▸ Tarefa A:
No trecho sobre Camillo Castello Branco, quem assina a proposta que pede o encerramento da sessão?
▸ Tarefa B:
Reescreva as entradas da linha que contém "left wrist: (896, 268, 12)" até o fim delas, trocando "Person at" por "Individual at" e mantendo todo o resto igual. Não inclua as imagens na resposta.

Todas as vezes que precisei de Camillo Castello Branco sempre o encontrei.
Eramos mineiros da mesma mina, com a differença de que cada peonada d'elle provocava uma derrocada de riquezas, emquanto que eu, apenas ás vezes, algum filão pobre lograva encontrar.
Todas as vezes que se me antolhava uma dificuldade por mim julgada invencivel Camillo Castello Branco, assombro de talento, assombro de memoria e de trabalho, todas as vezes que lhe escrevia, pela volta do correio resolvia todas as difficuldades.
Estou convencido de que na nossa geração não ha, nem tornará a haver illustração litteraria nacional como aquella. Era quasi universal. Não havia, por assim dizer, ramo dos conhecimentos humanos que lhe fosse estranho; em todos elles entrava como por sua casa.
É, pois, justo que, no dia em que chega á camara a noticia do se ter apagado aquella luz, façâmos treguas ás dissensões politicas, ás discussões apaixonadas para se não tratar senão de render preito de homenagem áquella gloria nacional, e que encerremos os nossos trabalhos por hoje. (Apoiados.)
Mando a minha proposta para a mesa.
Leu-se. É a seguinte:

Proposta

Proponho que em additamento á proposta do illustre deputado o sr. Alberto Pimentel, a sessão seja encerrada. = Fernando Palha.
Foi admittida á discussão.

O sr. João Pinto dos Santos: - Pedi a palavra n'este assumpto, porque não vendo d'este lado da camara levantar-se ninguem para se associar á proposta apresentada pelo sr. Alberto Pimentel, tomava sobre mira esse encargo, pois que entendo que os parlamentos se nobilitam, commemorando o passamento de grandes individualidades, como Camillo Castello Branco.

▸ Dados de origem:

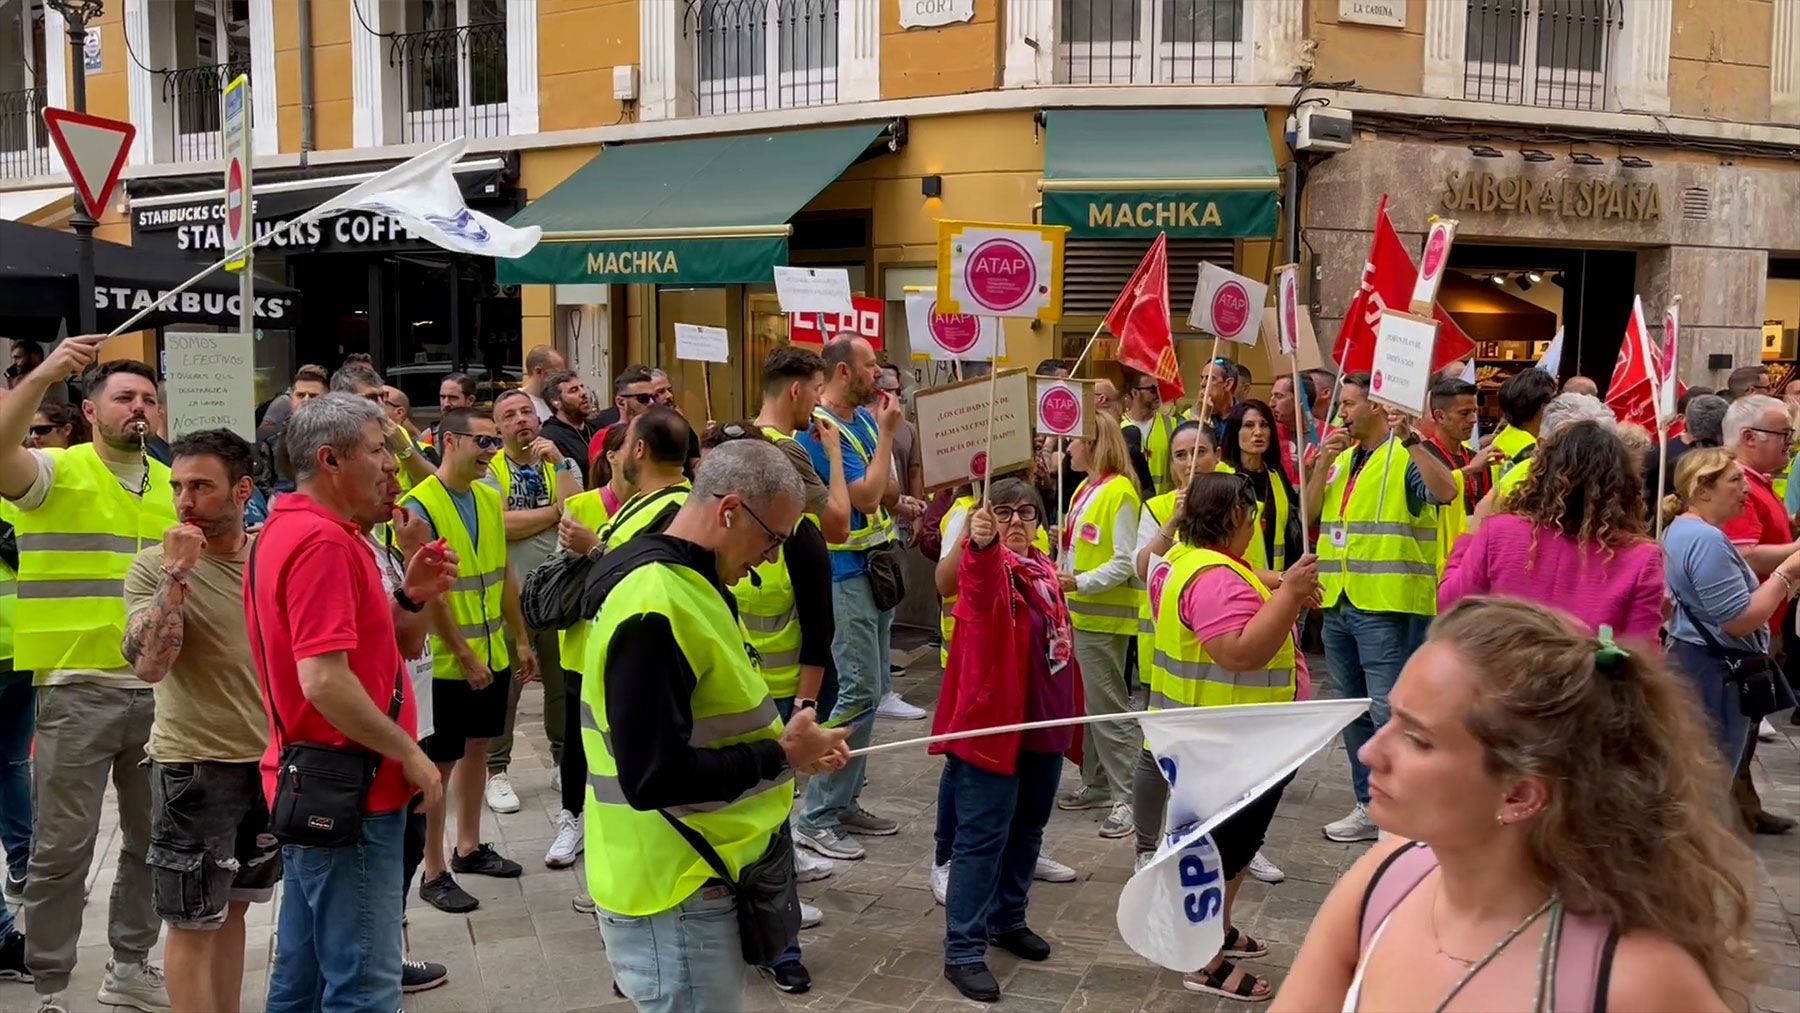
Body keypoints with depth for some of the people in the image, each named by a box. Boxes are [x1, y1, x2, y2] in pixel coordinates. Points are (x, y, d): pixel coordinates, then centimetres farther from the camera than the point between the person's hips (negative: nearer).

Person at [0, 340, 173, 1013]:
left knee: (153, 839, 14)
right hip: (78, 690, -5)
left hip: (159, 690, 5)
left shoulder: (173, 485, 10)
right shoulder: (57, 472, -6)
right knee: (64, 848, 1)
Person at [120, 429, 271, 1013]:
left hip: (270, 760, 5)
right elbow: (149, 666, -25)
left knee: (234, 908, 18)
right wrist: (176, 574, -27)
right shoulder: (155, 566, -11)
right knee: (194, 924, 4)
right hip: (194, 766, -5)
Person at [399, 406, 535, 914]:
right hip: (445, 662, -7)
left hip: (493, 655, 7)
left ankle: (468, 847, 34)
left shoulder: (490, 498, 6)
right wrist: (463, 655, -18)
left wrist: (520, 639, 13)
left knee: (476, 747, 18)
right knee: (438, 764, 2)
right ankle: (433, 873, 13)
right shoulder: (419, 505, -16)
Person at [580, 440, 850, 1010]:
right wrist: (781, 757, -18)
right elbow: (654, 777, -29)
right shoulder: (655, 607, -25)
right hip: (674, 893, -10)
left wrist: (786, 748, 3)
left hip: (698, 876, 10)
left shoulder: (679, 581, 8)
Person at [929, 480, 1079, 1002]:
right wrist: (980, 542, -62)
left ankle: (1007, 919, 37)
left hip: (1044, 722, 8)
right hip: (993, 722, -8)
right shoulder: (987, 566, -13)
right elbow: (977, 573, -39)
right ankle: (963, 951, 2)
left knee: (1027, 830, 20)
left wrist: (1070, 712, 18)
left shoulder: (1044, 569, 10)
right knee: (981, 838, -4)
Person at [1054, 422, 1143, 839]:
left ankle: (1127, 797, 0)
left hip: (1105, 616, -9)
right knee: (1086, 702, 14)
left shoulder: (1119, 492, -14)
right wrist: (1061, 575, 6)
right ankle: (1097, 784, 23)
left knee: (1108, 706, -6)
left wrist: (1081, 583, -24)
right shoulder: (1085, 489, 13)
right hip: (1080, 612, 9)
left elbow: (1125, 563, -18)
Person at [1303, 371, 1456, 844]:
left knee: (1389, 711, -9)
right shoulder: (1342, 458, 16)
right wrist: (1324, 460, -1)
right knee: (1354, 712, 15)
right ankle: (1370, 805, 26)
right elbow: (1310, 510, 10)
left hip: (1387, 606, -8)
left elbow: (1446, 492, -24)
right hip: (1338, 602, 8)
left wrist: (1409, 439, -30)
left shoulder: (1405, 456, -7)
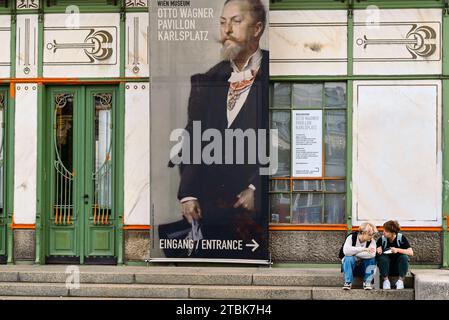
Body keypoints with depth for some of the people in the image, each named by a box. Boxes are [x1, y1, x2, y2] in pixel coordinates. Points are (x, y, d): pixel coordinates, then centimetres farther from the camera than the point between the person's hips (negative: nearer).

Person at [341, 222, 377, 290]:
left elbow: (372, 254, -30)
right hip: (350, 266, -2)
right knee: (348, 258, -33)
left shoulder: (372, 241, -9)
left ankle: (367, 282, -17)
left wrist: (353, 253, -29)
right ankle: (348, 282, -26)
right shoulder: (351, 237, -13)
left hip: (364, 267, 2)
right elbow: (346, 250, -33)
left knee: (372, 258, -26)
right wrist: (363, 249, -36)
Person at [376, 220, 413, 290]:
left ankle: (401, 280, -17)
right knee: (382, 257, -28)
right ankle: (386, 280, -16)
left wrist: (398, 250, -29)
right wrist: (378, 251, -26)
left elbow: (411, 252, -19)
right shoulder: (381, 239, -10)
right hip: (387, 268, 0)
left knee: (404, 257, -28)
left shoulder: (401, 238, -12)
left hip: (398, 268, 0)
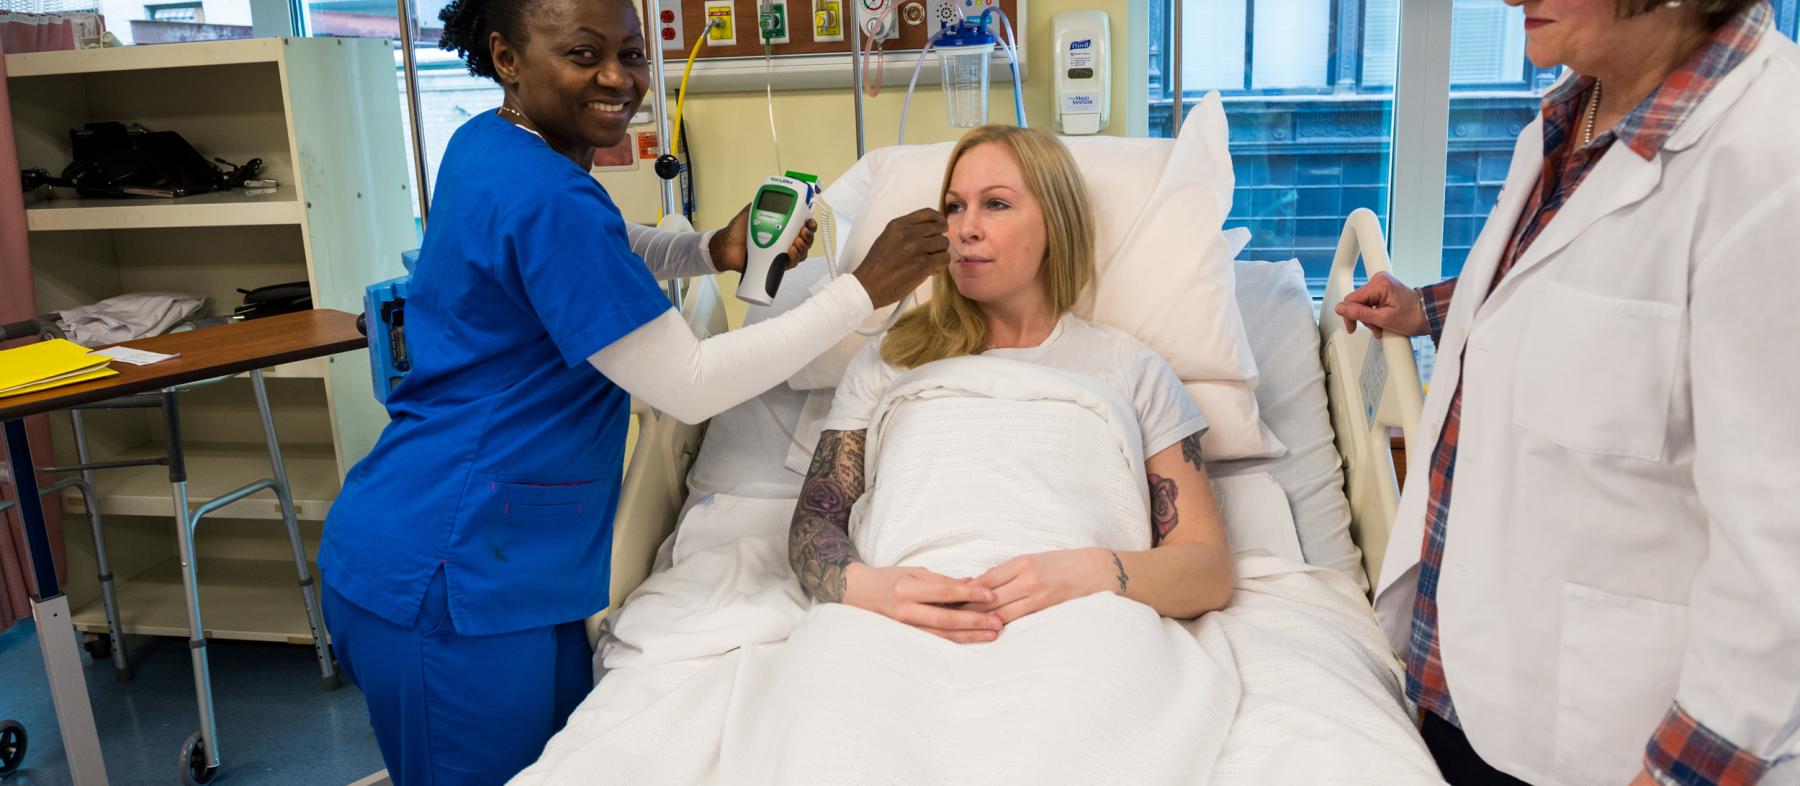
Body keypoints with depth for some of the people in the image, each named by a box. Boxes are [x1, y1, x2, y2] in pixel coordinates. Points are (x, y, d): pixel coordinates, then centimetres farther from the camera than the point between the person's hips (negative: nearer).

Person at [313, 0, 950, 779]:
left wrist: (717, 249, 4)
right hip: (446, 576, -9)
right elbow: (689, 386, -22)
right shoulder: (542, 199, -23)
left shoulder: (487, 145, 6)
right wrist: (866, 288, -18)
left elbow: (598, 254, 23)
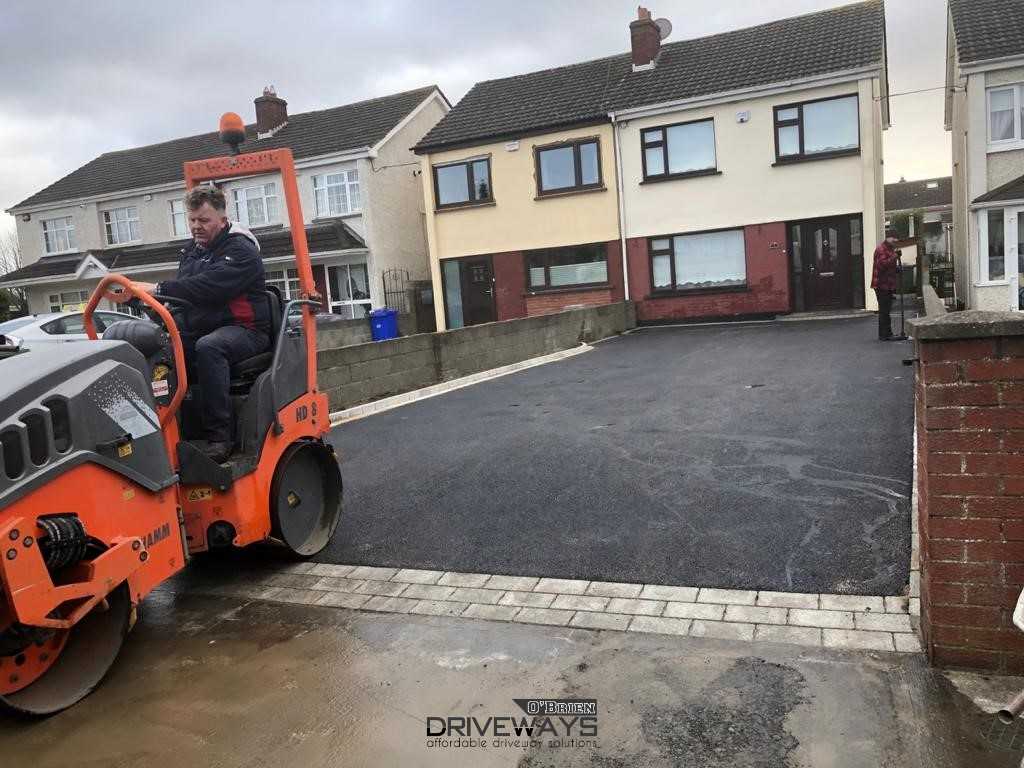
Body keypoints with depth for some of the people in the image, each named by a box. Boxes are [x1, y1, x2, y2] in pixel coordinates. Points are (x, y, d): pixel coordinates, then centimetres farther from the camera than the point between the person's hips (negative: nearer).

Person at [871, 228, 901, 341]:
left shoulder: (890, 248, 19)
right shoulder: (881, 249, -14)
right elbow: (883, 264, -26)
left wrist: (896, 268, 12)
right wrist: (895, 256, -29)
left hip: (888, 285, 10)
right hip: (882, 285, -10)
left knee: (886, 310, 15)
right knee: (884, 310, -8)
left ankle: (888, 333, 22)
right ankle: (883, 335, -4)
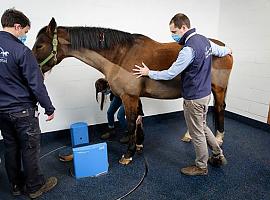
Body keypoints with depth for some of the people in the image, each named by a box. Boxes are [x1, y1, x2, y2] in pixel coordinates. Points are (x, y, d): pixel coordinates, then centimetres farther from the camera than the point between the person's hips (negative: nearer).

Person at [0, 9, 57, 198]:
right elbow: (37, 84, -19)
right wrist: (49, 108, -10)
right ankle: (35, 187, 24)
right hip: (23, 110, -7)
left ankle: (17, 185, 34)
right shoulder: (21, 51, -19)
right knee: (30, 148, 7)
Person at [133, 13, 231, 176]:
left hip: (194, 98, -10)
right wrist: (227, 51, 48)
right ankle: (219, 156, 40)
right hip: (205, 93, 10)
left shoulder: (189, 49, -26)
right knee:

▸ Resultado A:
Fernando Palha.

▸ Resultado B:
left wrist: (896, 268, 12)
right wrist: (895, 256, -29)
left hip: (888, 285, 10)
right hip: (882, 285, -10)
left knee: (886, 310, 15)
right knee: (884, 310, -8)
left ankle: (888, 333, 22)
right ankle: (883, 335, -4)
Body keypoints with depth for some of the people in the image, each named by a box. Boxes are [x1, y1, x2, y2] in pixel coordinates. Points are (x, y, d): pixel coordinates, then centimetres farther from the camera than the point between the person's hips (negative: nearer).

Individual at [0, 9, 57, 198]:
right elbow: (37, 84, -19)
right wrist: (49, 108, -10)
right ankle: (35, 187, 24)
right hip: (23, 110, -7)
left ankle: (17, 185, 34)
right shoulder: (21, 51, -19)
right knee: (30, 148, 7)
Individual at [133, 13, 231, 176]:
left hip: (194, 98, -10)
right wrist: (227, 51, 48)
right ankle: (219, 156, 40)
right hip: (205, 93, 10)
left shoulder: (189, 49, -26)
right knee:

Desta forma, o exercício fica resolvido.